(Text segment Opens)

# Aerospace 303, What am I doing wrong?



## Benny Boy (May 9, 2007)

Hi, 

I bought some Aerospace 303 for the exterior and interior trim on my R56 Cooper S I bought about a month ago. 

I applied some last weekend and it looked great but after 150 miles in the rain this week it has pretty much all washed off. :doublesho 

A couple of water drops landed on the door card and where there were is now a lot lighter than the rest.

I thought this stuff should last weeks not days. 

I applied it with a meguiars foam applicator.


----------



## petemattw (Nov 3, 2008)

Did you clean and degrease the areas you applied it to prior to application?


----------



## shine247 (Mar 1, 2010)

There are better products, 303 is water based and does not last long on external surfaces. Better for engine bays, interior trim which remains dry and seals. 

Even if you repeat the application cleaning the externals really well, it will not last long. You should look at Solution finish or Gtechniq C4. They will achieve the result you want.

It is the product rather than you so try one if the above.
Gtechniq C4 is getting mentioned a lot just now but either will work. They both restore trim but will also keep it looking how you want it longer.


----------



## atbalfour (Aug 11, 2019)

As above... 303 is no use on exteriors, maintains an OEM sheen on dashes and gives nice anti-static properties.


----------



## Benny Boy (May 9, 2007)

petemattw said:


> Did you clean and degrease the areas you applied it to prior to application?


Yes it was fully cleaned before application, it had a snowfoam prewash with valet pro then washed with bilt hamber, Bilthamber apc in the wheel arches and wheels.



shine247 said:


> There are better products, 303 is water based and does not last long on external surfaces. Better for engine bays, interior trim which remains dry and seals.
> 
> Even if you repeat the application cleaning the externals really well, it will not last long. You should look at Solution finish or Gtechniq C4. They will achieve the result you want.
> 
> ...


Thanks, I will look for something else, thought I would give this a go as have been using megs stuff for years (as the bottle was lasting ages and was about 15 years old :lol and fancied something different. The cost of the Gtechniq C4 put me off but if it works then I will try it out.

I guess the same goes for the tyre dressing as well which is angelwax elixir. Again been using megs endurance tyre gel for years and loved the look, (same bottle for over 10 years :lol but got fed up of the sling.


----------



## andy__d (Jun 27, 2018)

Benny Boy said:


> Yes it was fully cleaned before application, it had a snowfoam prewash with valet pro then washed with bilt hamber, Bilthamber apc in the wheel arches and wheels.
> 
> Thanks, I will look for something else, thought I would give this a go as have been using megs stuff for years (as the bottle was lasting ages and was about 15 years old :lol and fancied something different. The cost of the Gtechniq C4 put me off but if it works then I will try it out.

(Text segment Closes)

## [Study questions]
1. Answer these about the Aerospace 303 thread:
(a) What car did Benny Boy buy about a month before posting?
(b) Which two products does shine247 suggest instead of 303?
(c) What tyre dressing is Benny Boy currently using?
2. In the rows, write out everything from the line containing "Reading right to" down to the end of the rows, both ends included, without the pictures.
The rows that follow are unrelated to the Aerospace 303 thread.

(Task material Opens)

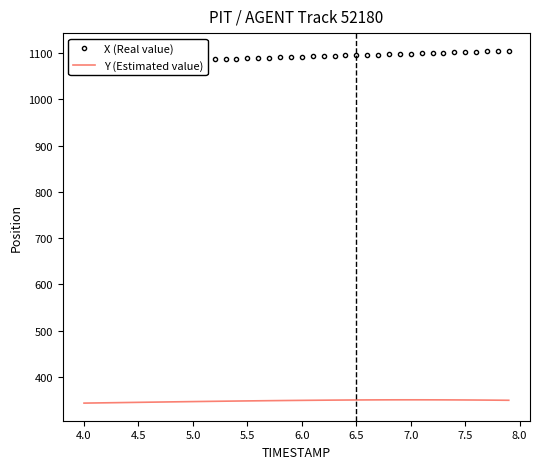

Does the chart display data point markers on the line(s)?

No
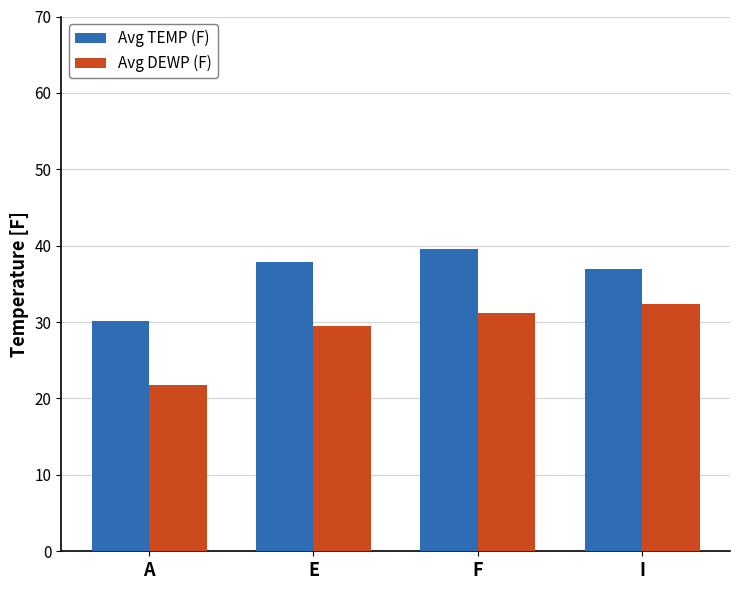

What is the label of the 4th bar from the left?

I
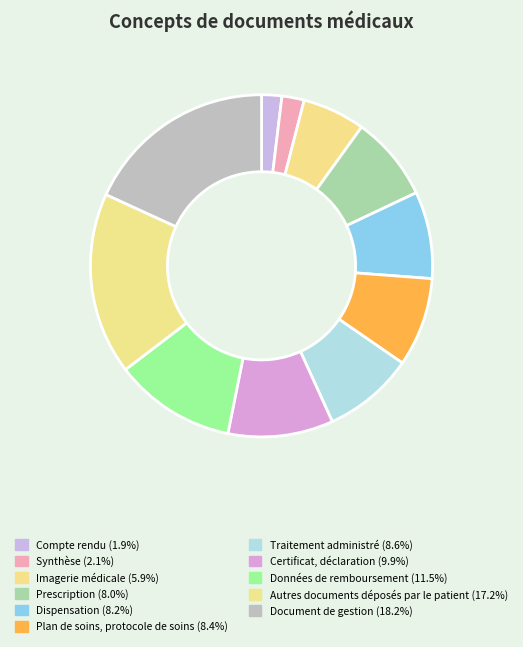

Which slice is the largest?

Document de gestion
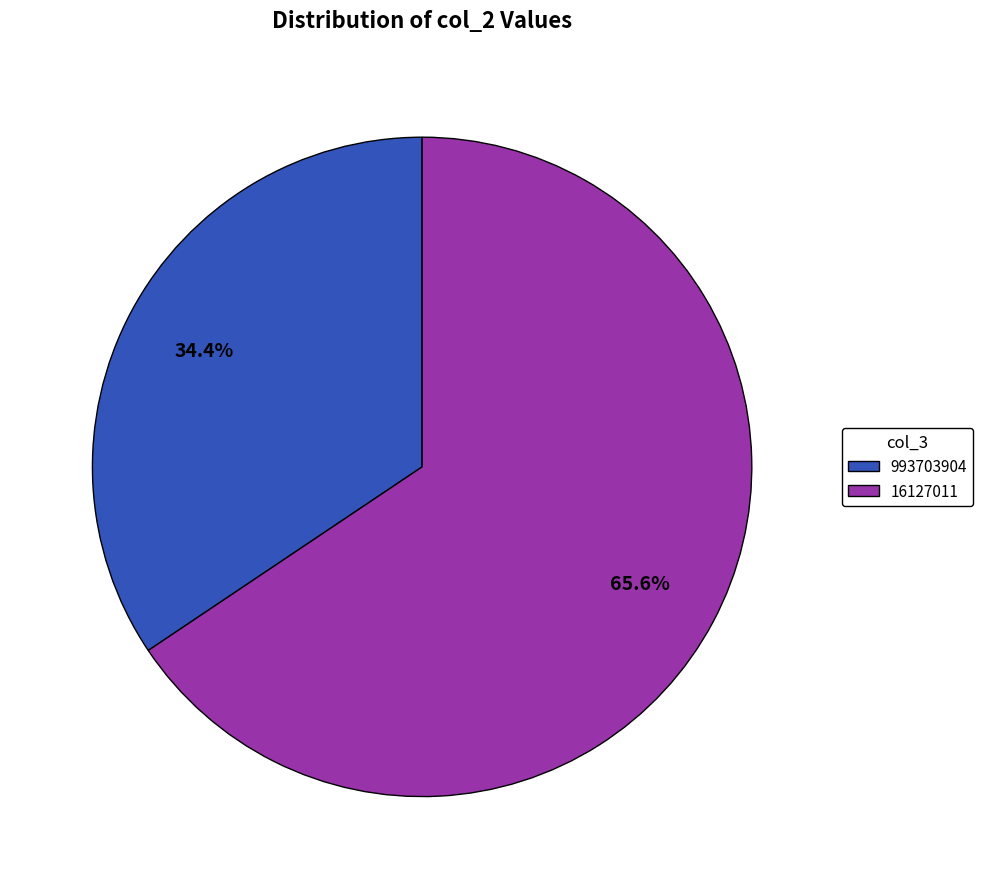

The 993703904 slice represents 34% of the pie. True or false?

True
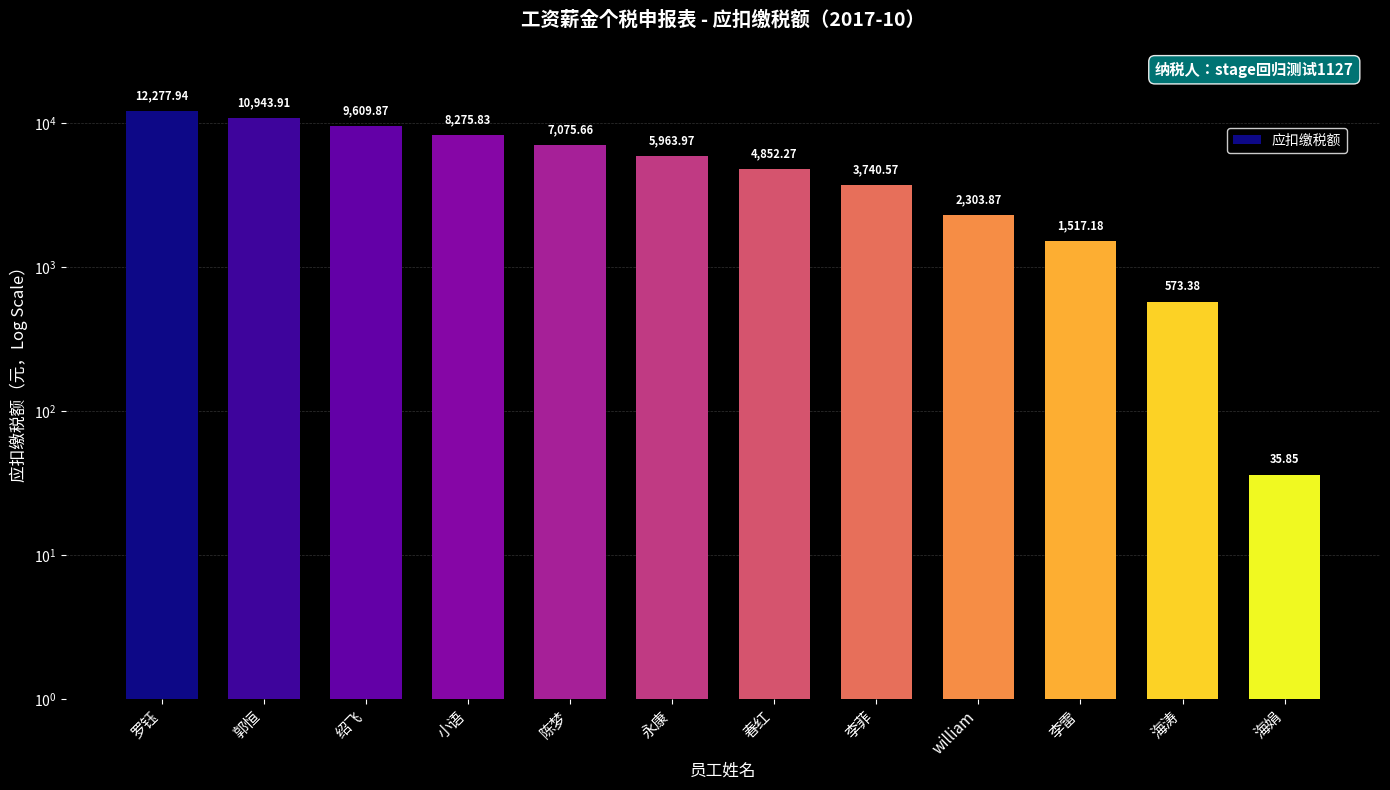

What is the maximum value shown in the chart?

12277.9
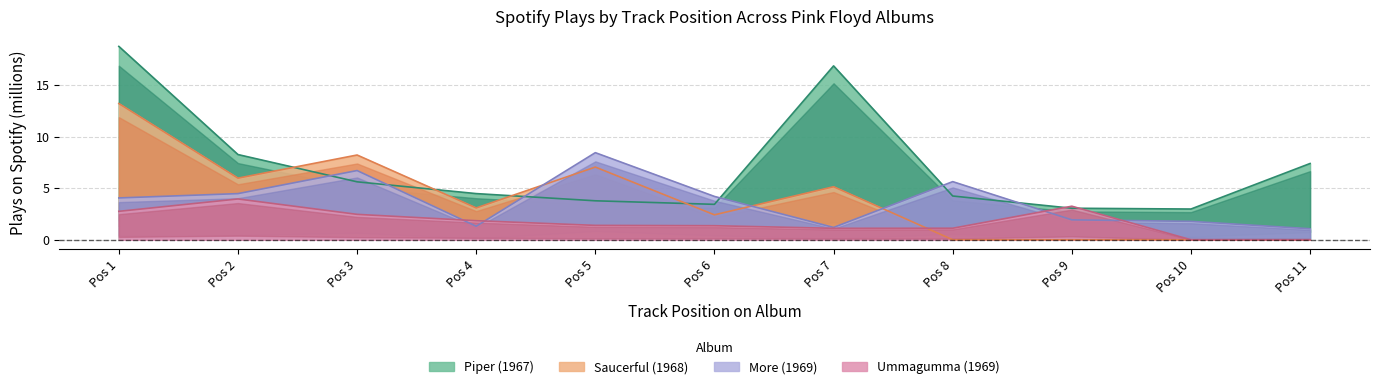

Reading right to left, extract all data points from this chart.

Piper At The Gates Of Dawn: Pos 11=7.4	Pos 10=3.0	Pos 9=3.1	Pos 8=4.2	Pos 7=16.9	Pos 6=3.4	Pos 5=3.8	Pos 4=4.5	Pos 3=5.6	Pos 2=8.3	Pos 1=18.8
A Saucerful Of Secrets: Pos 11=0.0	Pos 10=0.0	Pos 9=0.0	Pos 8=0.0	Pos 7=5.1	Pos 6=2.4	Pos 5=7.0	Pos 4=3.1	Pos 3=8.2	Pos 2=6.0	Pos 1=13.2
More Soundtrack: Pos 11=1.1	Pos 10=1.8	Pos 9=1.9	Pos 8=5.6	Pos 7=1.2	Pos 6=4.2	Pos 5=8.4	Pos 4=1.3	Pos 3=6.7	Pos 2=4.5	Pos 1=4.1
Ummagumma: Pos 11=0.0	Pos 10=0.0	Pos 9=3.3	Pos 8=1.1	Pos 7=1.1	Pos 6=1.4	Pos 5=1.4	Pos 4=1.8	Pos 3=2.5	Pos 2=4.0	Pos 1=2.8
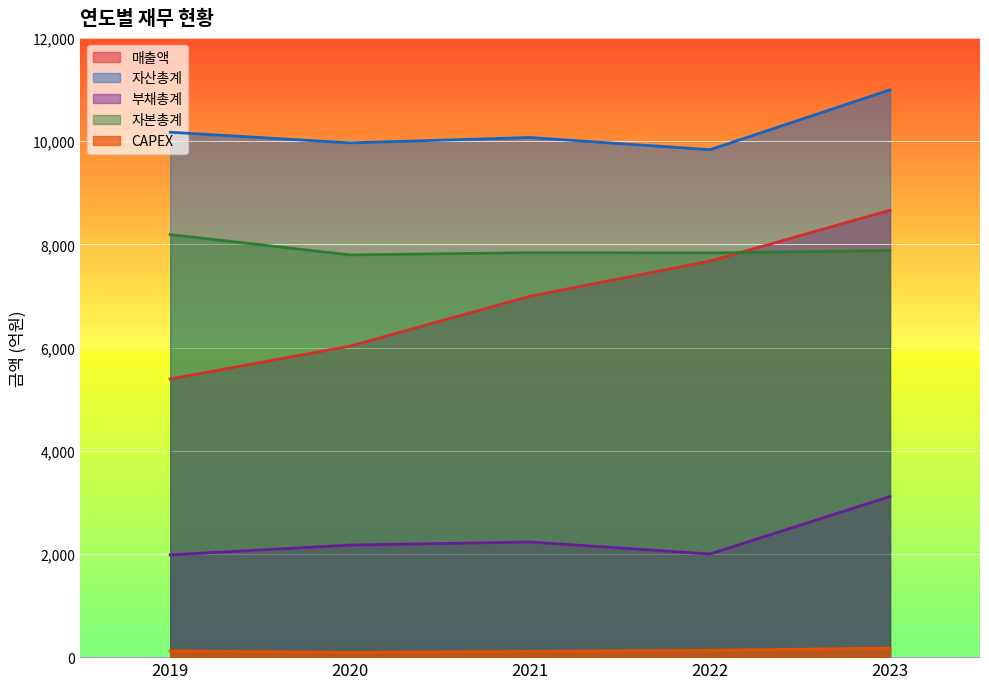

What is the sum of the 부채총계 values at 2023 and 2022?

5114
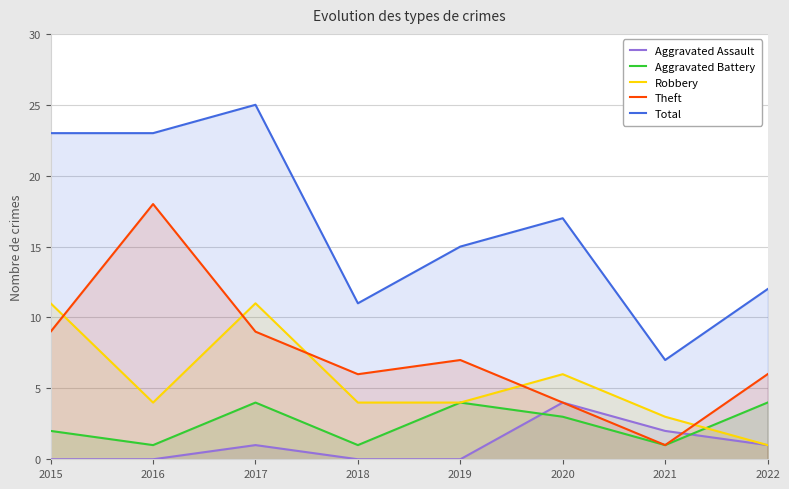

How many lines are shown in the chart?

5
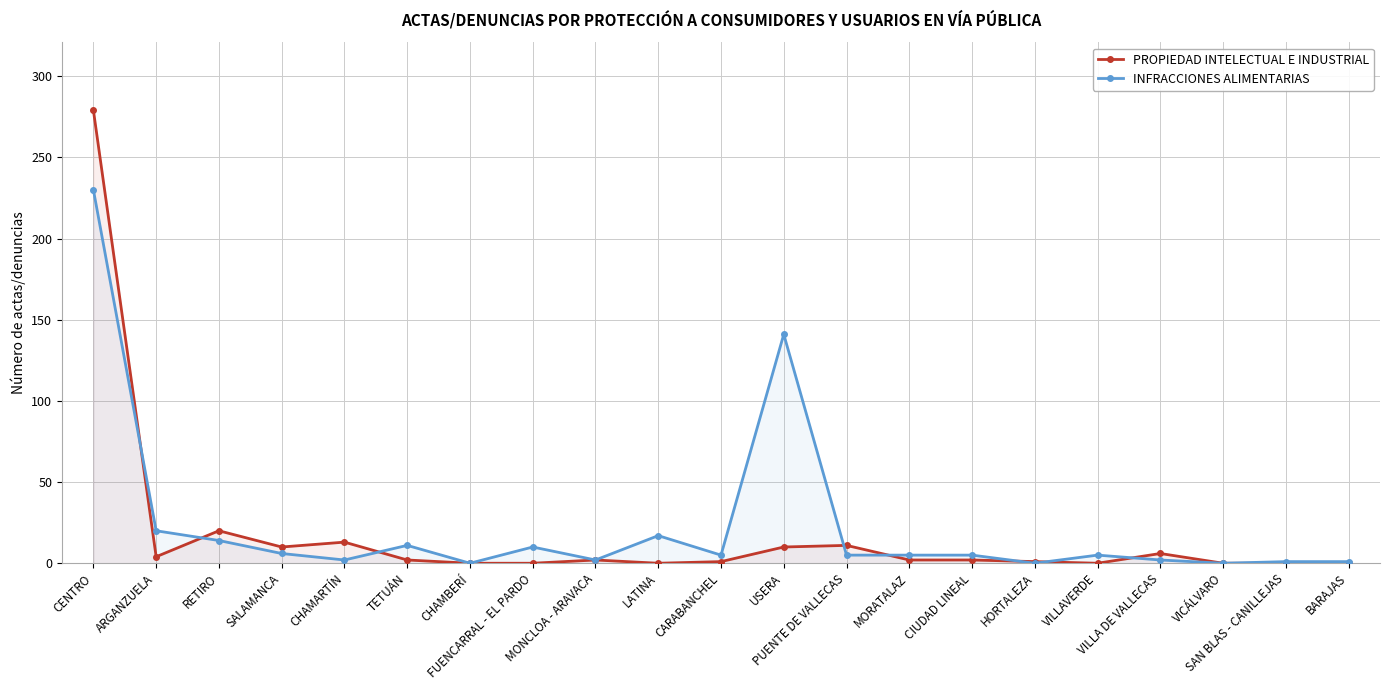

What are all the series names shown in the legend?

PROPIEDAD INTELECTUAL E INDUSTRIAL, INFRACCIONES ALIMENTARIAS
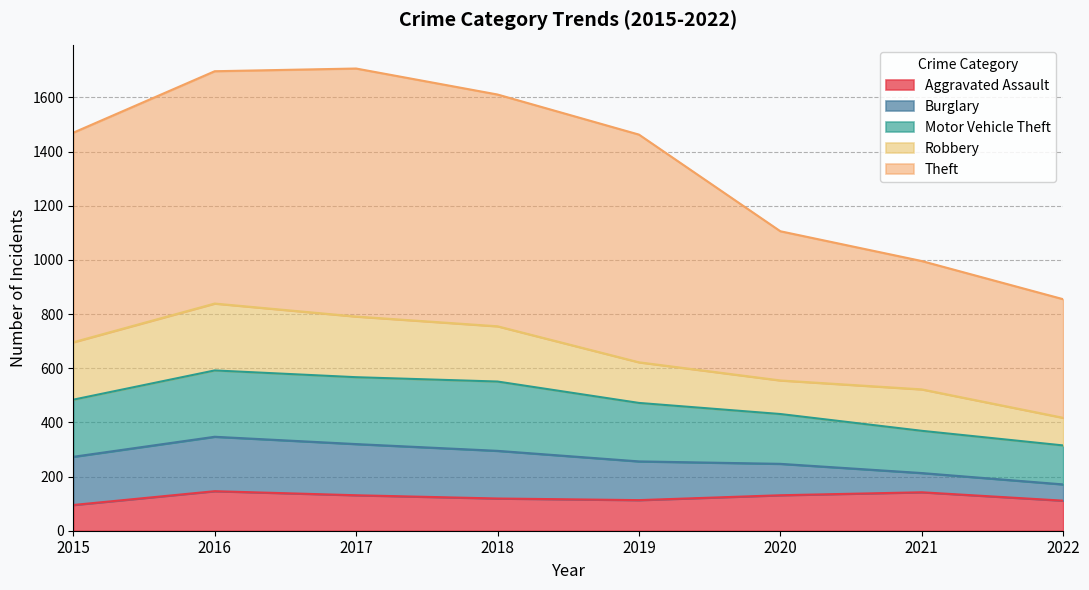

Does the chart display data point markers on the line(s)?

No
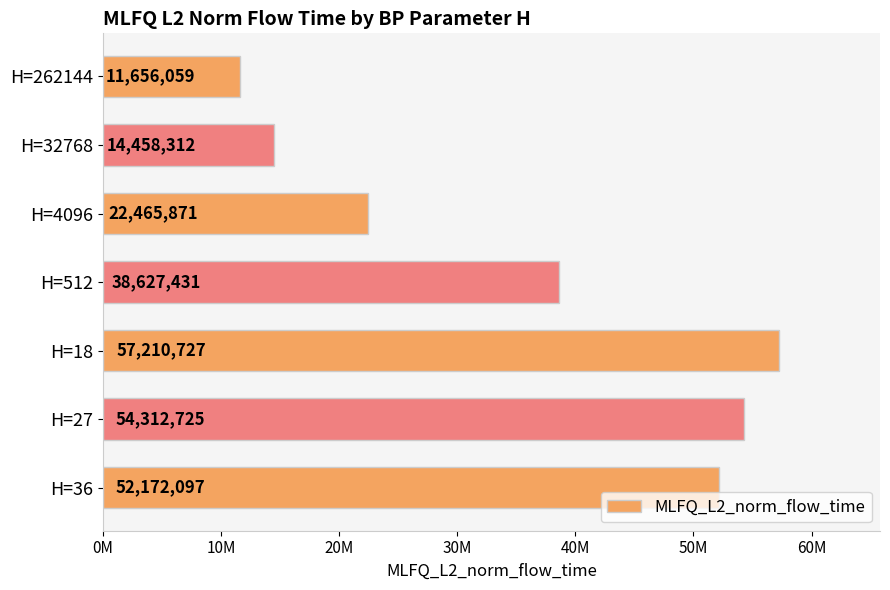

Which label corresponds to the smallest value in the chart?

H=262144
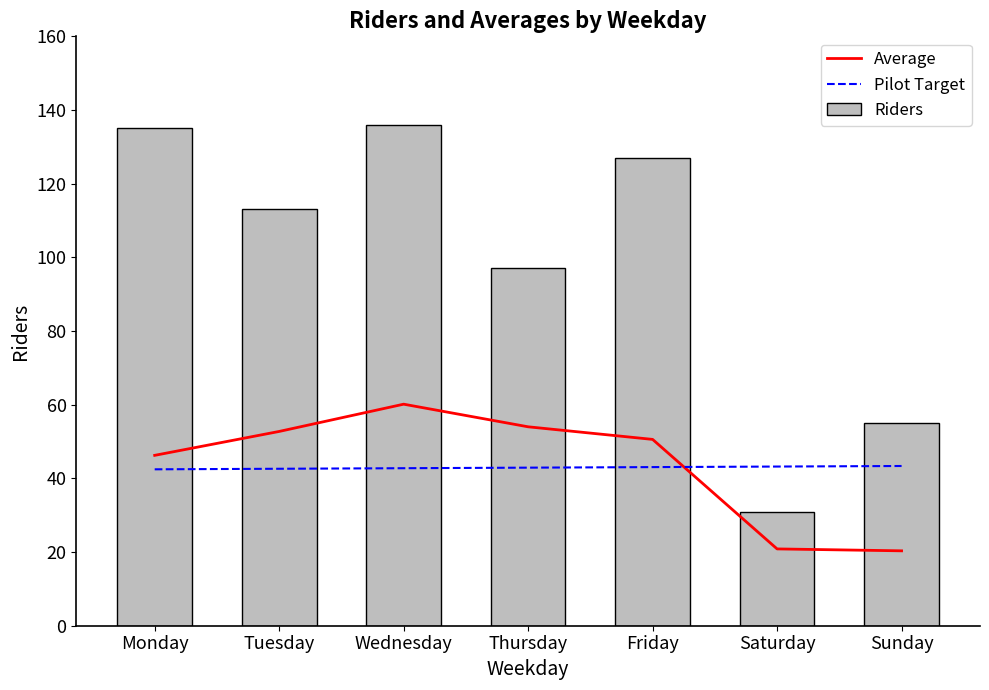

Does the chart contain any negative values?

No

(Task material Closes)

## [Solved tasks]
1.
(a) An R56 Cooper S.
(b) Solution finish and Gtechniq C4.
(c) Angelwax elixir.

2.
Reading right to left, extract all data points from this chart.

Piper At The Gates Of Dawn: Pos 11=7.4	Pos 10=3.0	Pos 9=3.1	Pos 8=4.2	Pos 7=16.9	Pos 6=3.4	Pos 5=3.8	Pos 4=4.5	Pos 3=5.6	Pos 2=8.3	Pos 1=18.8
A Saucerful Of Secrets: Pos 11=0.0	Pos 10=0.0	Pos 9=0.0	Pos 8=0.0	Pos 7=5.1	Pos 6=2.4	Pos 5=7.0	Pos 4=3.1	Pos 3=8.2	Pos 2=6.0	Pos 1=13.2
More Soundtrack: Pos 11=1.1	Pos 10=1.8	Pos 9=1.9	Pos 8=5.6	Pos 7=1.2	Pos 6=4.2	Pos 5=8.4	Pos 4=1.3	Pos 3=6.7	Pos 2=4.5	Pos 1=4.1
Ummagumma: Pos 11=0.0	Pos 10=0.0	Pos 9=3.3	Pos 8=1.1	Pos 7=1.1	Pos 6=1.4	Pos 5=1.4	Pos 4=1.8	Pos 3=2.5	Pos 2=4.0	Pos 1=2.8

What is the sum of the 부채총계 values at 2023 and 2022?

5114

How many lines are shown in the chart?

5

What are all the series names shown in the legend?

PROPIEDAD INTELECTUAL E INDUSTRIAL, INFRACCIONES ALIMENTARIAS

Does the chart display data point markers on the line(s)?

No

Which label corresponds to the smallest value in the chart?

H=262144

Does the chart contain any negative values?

No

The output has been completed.